Credit: Marvel Comics

Credit: Marvel Comics

Rio de Janeiro’s mayor Marvelo Crivella has issued a statement censoring and banning the 2010 Marvel Comics story Avengers: The Children’s Crusade from the city’s Bienial Do Livro book festival, citing a kiss between gay characters Wiccan and Hulkling depicted in the story as threatening to minors.

Bienial Do Livro runs August 30 through September 8.

Crivella ordered Rio de Janeiro police to seize and confiscate all copies of the 264-page volume from the Bienial Do Livro festival organizers.

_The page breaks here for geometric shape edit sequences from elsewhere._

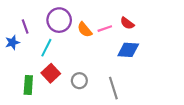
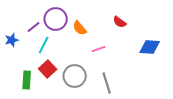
purple line: (25, 26) -> (34, 27), moved, turned 72
pink line: (105, 29) -> (99, 49), moved
blue diamond: (128, 50) -> (150, 47), moved
gray circle: (79, 81) -> (75, 76), size x1.5

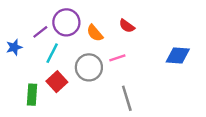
red semicircle: (120, 22) -> (127, 26), moved
gray circle: (75, 76) -> (89, 67), moved

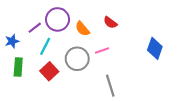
blue diamond: (178, 56) -> (155, 48), turned -75
green rectangle: (32, 95) -> (18, 67), moved

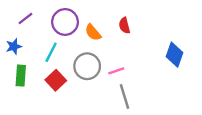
red semicircle: (110, 23) -> (124, 25), turned 40
purple line: (35, 28) -> (25, 18), moved
pink line: (102, 50) -> (116, 71), moved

However, according to Brazil’s O Globo newspaper, festival organizers refused to comply, instead voicing their support for the LGBTQ+ community in Brazil and at the festival.

O Globo also reports that further attempts to confiscate copies of Avengers: The Children’s Crusade from booksellers at the festival were stymied simply by eight of the nine comic book vendors they visited simply not having the book in stock, while the ninth stocked the book, but was sold out.

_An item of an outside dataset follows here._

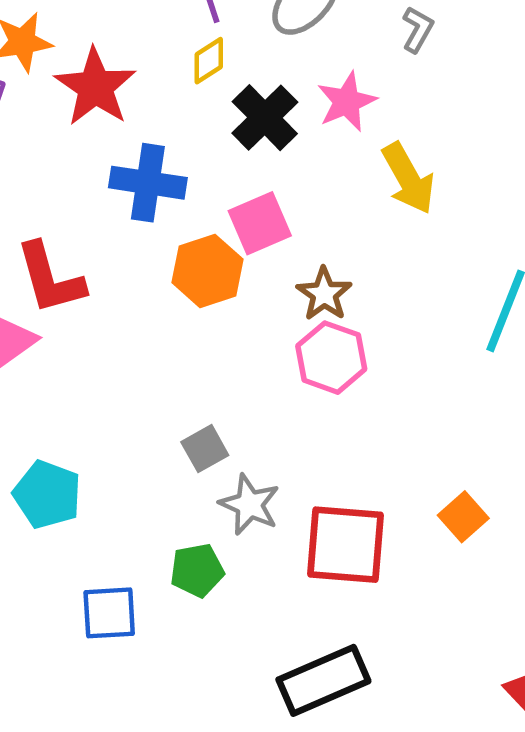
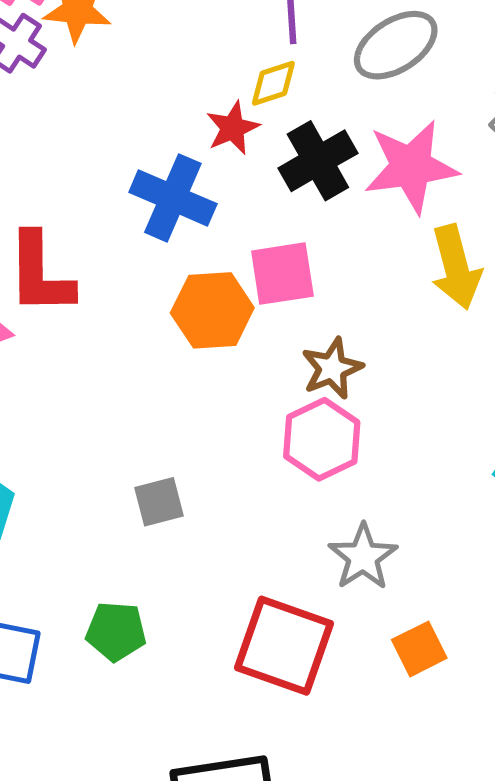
red star: (95, 87) -> (233, 128), moved, size x0.6
pink star: (347, 102) -> (411, 167), size x1.4
gray star: (249, 505) -> (363, 557), moved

The specific volume targeted by Crivella is a 2012 Brazilian reprint of the full 12-issue saga, published as Marvel Official Graphic Novel #66 through Marvel’s international publishing partner Panini. It was initially published in Brazil in 2012, in its original serialized 12-issue format.

A statement from Bienial organizers (translation via Google) says the festival “gives a voice to all audiences, without distinction, as a democracy should be. Including, next weekend, the Bienial Do Livro will have three panels to discuss Trans and LGBTQA + literature.”

“The direction of the festival understands that if a visitor purchases a work he or she does not like, he / she has every right to request the exchange of the product, as provided for in the Consumer Protection Code,” the statement continues.

A subsequent statement from the Rio de Janeiro Mayor’s office states that all remaining copies of the volume must be bagged and labeled for containing content it has deemed unacceptable for minors, citing the Brazilian ECA code, which provides guidelines for depicting and selling material that may be dangerous or influential to children.